# Upgrading brakes, need help.



## Doctor Meat Does Housecalls (Aug 27, 2010)

Upgrading the stock rear brakes on my 01 Jetta to a GLI setup. I have the carriers, calipers, new rotors and some nice HPS pads. 


NOW HERE'S THE PROBLEM:

The carrier bolts. Those little 8mm ****heads of bolts. I've used a TON of PB Blaster and one of them was already previously stripped before I started the process....


What else can I do? I have the car jacked up in the driveway working in the rain. No lift, and I have an impact wrench, but no way of getting it in there. 


HELP PLEASE!


----------



## greyhare (Dec 24, 2003)

New bolts + Vice-grips.


----------



## Doctor Meat Does Housecalls (Aug 27, 2010)

greyhare said:


> New bolts + Vice-grips.


I've used a whole can of PB blaster, a hammer, vice grips, and even extraction sockets. 


NOTHING.


----------



## OddJobb (Nov 6, 2004)

Drill them out and get new ones.


----------



## Doctor Meat Does Housecalls (Aug 27, 2010)

OddJobb said:


> Drill them out and get new ones.


FIgured it was going to lead to that. Just need it to stop MFing raining for an hour.


----------

DATA ROWS –
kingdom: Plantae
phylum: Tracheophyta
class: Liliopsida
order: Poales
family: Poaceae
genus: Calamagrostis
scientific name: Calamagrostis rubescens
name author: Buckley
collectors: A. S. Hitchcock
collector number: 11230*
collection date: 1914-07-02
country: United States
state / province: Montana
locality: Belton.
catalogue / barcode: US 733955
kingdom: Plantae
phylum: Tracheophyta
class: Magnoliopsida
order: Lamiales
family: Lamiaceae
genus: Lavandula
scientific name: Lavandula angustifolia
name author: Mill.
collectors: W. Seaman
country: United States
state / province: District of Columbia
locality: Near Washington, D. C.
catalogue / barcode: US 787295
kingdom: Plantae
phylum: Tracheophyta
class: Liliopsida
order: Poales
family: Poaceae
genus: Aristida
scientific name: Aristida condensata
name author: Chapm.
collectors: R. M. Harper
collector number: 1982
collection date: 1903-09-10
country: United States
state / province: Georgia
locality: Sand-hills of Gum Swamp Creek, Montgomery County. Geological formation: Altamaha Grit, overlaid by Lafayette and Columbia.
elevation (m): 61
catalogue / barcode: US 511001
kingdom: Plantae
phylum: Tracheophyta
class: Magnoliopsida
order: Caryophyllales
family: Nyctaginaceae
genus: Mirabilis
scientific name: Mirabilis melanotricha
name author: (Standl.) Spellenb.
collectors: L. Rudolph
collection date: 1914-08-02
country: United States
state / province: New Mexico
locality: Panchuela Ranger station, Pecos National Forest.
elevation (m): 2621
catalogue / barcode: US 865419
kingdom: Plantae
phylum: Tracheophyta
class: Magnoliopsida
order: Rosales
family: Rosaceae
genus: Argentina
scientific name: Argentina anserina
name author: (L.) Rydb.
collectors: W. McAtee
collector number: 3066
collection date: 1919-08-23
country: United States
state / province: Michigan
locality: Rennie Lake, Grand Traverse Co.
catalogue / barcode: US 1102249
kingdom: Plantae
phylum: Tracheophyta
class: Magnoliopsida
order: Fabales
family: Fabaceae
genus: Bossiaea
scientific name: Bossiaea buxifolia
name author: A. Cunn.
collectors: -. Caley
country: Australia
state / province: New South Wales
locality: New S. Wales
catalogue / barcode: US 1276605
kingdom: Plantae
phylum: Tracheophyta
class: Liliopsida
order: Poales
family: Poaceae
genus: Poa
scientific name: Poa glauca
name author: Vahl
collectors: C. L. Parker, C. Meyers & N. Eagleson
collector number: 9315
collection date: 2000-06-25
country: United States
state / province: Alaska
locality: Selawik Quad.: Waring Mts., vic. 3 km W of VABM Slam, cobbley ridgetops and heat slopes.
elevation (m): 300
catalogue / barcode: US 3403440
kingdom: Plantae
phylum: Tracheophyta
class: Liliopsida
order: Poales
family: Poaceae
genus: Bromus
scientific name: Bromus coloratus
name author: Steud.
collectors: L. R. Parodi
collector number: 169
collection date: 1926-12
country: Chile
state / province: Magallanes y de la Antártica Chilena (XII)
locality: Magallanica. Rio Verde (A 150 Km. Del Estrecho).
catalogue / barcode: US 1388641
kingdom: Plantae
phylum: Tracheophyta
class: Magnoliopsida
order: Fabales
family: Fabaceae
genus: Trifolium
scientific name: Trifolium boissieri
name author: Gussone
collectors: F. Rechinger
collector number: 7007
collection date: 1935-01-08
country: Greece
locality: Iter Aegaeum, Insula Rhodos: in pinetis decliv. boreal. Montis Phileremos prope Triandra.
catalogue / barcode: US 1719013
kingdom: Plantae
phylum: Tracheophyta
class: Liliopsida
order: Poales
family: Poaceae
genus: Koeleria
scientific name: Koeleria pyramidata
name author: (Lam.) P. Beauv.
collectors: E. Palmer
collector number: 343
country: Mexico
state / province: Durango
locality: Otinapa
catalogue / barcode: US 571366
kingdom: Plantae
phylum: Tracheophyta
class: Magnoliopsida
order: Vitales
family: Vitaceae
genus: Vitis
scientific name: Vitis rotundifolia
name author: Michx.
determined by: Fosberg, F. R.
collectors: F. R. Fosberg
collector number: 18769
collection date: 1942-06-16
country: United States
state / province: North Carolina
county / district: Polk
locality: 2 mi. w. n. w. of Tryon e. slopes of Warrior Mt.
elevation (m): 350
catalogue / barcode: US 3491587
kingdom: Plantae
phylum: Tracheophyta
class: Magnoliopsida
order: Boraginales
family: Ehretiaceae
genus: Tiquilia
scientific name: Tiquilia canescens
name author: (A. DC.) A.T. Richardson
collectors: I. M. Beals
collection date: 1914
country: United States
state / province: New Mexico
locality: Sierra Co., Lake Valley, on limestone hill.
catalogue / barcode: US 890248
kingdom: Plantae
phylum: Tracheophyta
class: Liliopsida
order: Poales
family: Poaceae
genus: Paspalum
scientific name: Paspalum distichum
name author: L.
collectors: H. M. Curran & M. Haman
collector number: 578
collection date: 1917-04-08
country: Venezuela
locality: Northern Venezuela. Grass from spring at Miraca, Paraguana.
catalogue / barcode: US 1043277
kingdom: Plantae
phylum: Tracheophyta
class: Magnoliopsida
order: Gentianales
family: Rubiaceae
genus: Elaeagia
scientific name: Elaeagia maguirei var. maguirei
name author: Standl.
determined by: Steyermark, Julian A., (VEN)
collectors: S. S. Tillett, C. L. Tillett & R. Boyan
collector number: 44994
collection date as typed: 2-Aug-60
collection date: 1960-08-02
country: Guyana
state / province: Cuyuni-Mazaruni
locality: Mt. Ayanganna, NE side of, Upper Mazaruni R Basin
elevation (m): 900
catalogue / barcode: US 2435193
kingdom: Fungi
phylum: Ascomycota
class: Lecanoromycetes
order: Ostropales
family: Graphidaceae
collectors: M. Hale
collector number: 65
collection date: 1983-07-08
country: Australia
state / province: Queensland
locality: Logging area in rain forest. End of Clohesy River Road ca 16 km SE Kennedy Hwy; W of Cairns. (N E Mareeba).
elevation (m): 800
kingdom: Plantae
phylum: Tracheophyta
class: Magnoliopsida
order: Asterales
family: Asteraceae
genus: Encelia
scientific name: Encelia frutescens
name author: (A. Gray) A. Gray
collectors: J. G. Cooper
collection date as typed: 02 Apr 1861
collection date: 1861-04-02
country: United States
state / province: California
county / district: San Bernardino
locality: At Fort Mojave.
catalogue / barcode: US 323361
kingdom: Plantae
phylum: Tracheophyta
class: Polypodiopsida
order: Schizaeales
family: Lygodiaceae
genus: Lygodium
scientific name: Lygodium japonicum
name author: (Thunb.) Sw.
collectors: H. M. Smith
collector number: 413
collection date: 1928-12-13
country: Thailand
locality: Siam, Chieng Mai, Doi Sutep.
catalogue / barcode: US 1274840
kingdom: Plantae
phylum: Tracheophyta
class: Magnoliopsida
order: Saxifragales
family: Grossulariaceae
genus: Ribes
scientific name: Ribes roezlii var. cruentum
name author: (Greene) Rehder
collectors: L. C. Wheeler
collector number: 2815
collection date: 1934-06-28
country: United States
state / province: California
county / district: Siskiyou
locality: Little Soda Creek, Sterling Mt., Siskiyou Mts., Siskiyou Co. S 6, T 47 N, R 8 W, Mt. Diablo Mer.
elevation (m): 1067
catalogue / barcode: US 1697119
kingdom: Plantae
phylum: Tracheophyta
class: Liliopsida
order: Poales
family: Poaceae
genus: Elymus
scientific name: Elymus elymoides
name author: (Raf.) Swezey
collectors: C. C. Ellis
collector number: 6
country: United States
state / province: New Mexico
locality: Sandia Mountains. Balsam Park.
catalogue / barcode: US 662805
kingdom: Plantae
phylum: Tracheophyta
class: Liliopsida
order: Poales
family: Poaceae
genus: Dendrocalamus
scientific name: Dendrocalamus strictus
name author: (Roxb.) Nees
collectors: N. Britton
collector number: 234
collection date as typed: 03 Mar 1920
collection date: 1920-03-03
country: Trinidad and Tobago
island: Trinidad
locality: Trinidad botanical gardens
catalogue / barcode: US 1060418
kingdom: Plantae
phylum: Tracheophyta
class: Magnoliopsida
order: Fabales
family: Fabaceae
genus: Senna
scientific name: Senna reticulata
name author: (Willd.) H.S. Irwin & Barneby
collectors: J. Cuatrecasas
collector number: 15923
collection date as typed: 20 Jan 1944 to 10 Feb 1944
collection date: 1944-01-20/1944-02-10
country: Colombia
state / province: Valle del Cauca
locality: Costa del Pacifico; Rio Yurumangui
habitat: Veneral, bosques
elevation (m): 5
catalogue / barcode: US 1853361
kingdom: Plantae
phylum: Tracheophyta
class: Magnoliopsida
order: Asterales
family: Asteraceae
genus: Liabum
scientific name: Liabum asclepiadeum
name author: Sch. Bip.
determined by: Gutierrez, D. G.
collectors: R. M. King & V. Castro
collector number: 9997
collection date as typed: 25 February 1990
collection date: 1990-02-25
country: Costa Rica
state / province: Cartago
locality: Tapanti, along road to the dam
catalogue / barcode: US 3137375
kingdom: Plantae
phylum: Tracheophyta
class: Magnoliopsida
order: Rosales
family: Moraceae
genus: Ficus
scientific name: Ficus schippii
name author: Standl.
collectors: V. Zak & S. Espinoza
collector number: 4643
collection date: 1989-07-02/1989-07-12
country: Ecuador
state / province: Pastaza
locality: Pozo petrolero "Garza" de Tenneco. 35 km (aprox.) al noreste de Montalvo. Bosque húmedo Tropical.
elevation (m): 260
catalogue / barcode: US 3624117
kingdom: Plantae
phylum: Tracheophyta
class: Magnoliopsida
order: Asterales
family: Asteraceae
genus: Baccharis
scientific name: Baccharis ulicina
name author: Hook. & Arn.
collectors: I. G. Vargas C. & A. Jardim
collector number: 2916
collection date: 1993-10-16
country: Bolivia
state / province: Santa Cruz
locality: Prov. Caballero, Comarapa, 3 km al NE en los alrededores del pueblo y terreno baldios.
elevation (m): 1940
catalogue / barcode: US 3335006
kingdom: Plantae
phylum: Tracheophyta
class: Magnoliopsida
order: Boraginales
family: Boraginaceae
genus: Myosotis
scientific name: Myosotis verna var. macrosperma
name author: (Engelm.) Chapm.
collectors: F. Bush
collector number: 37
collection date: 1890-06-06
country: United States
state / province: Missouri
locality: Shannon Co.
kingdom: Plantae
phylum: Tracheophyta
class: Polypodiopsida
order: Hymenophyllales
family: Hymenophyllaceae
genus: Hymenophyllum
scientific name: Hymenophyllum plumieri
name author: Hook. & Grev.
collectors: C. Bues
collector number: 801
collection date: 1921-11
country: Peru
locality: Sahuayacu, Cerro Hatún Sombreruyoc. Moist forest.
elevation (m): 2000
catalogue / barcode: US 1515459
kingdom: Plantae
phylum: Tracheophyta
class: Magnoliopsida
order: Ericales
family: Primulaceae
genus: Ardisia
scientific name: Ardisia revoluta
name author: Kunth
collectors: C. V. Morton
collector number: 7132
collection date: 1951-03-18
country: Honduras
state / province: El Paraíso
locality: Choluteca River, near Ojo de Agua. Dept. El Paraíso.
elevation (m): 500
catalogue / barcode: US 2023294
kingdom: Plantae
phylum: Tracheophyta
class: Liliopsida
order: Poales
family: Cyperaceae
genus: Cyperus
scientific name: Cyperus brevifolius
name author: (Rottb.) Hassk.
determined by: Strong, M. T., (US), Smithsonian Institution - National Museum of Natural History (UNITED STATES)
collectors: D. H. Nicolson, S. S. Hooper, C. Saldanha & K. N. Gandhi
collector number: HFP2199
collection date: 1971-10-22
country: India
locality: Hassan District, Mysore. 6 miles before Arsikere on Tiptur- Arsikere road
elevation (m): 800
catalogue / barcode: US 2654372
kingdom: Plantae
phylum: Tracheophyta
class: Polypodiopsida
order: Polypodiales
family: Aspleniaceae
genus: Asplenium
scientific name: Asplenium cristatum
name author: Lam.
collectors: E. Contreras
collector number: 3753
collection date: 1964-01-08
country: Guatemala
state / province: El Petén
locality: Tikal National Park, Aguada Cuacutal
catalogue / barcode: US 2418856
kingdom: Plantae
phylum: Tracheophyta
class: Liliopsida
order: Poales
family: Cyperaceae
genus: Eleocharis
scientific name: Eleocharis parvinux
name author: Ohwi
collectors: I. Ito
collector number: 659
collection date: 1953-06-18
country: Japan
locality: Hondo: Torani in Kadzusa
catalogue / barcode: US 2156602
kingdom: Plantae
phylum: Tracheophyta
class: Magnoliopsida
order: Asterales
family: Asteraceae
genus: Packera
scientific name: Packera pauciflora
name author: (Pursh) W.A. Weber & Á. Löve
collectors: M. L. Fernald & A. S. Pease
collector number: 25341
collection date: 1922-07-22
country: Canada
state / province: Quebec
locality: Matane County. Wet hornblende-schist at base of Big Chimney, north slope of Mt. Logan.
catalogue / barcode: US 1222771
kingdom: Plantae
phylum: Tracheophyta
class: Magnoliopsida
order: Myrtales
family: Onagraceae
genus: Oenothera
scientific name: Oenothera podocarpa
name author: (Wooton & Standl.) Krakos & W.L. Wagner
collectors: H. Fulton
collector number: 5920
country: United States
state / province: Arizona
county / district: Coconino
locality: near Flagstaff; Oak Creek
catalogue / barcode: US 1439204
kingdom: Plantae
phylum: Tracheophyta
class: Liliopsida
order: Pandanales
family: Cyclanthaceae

PROBLEMS AND TASKS –
1 – In the brake upgrade thread, rewrite the passage from "The carrier bolts." up to and including "(Dec 24, 2003)", replacing "driveway" with "garage".
2 – According to the brake upgrade thread, what setup are the stock rear brakes on the 01 Jetta being upgraded to?

EXPECTED ANSWERS –
1 –
The carrier bolts. Those little 8mm ****heads of bolts. I've used a TON of PB Blaster and one of them was already previously stripped before I started the process....


What else can I do? I have the car jacked up in the garage working in the rain. No lift, and I have an impact wrench, but no way of getting it in there. 


HELP PLEASE!


----------



## greyhare (Dec 24, 2003)

2 – A GLI setup.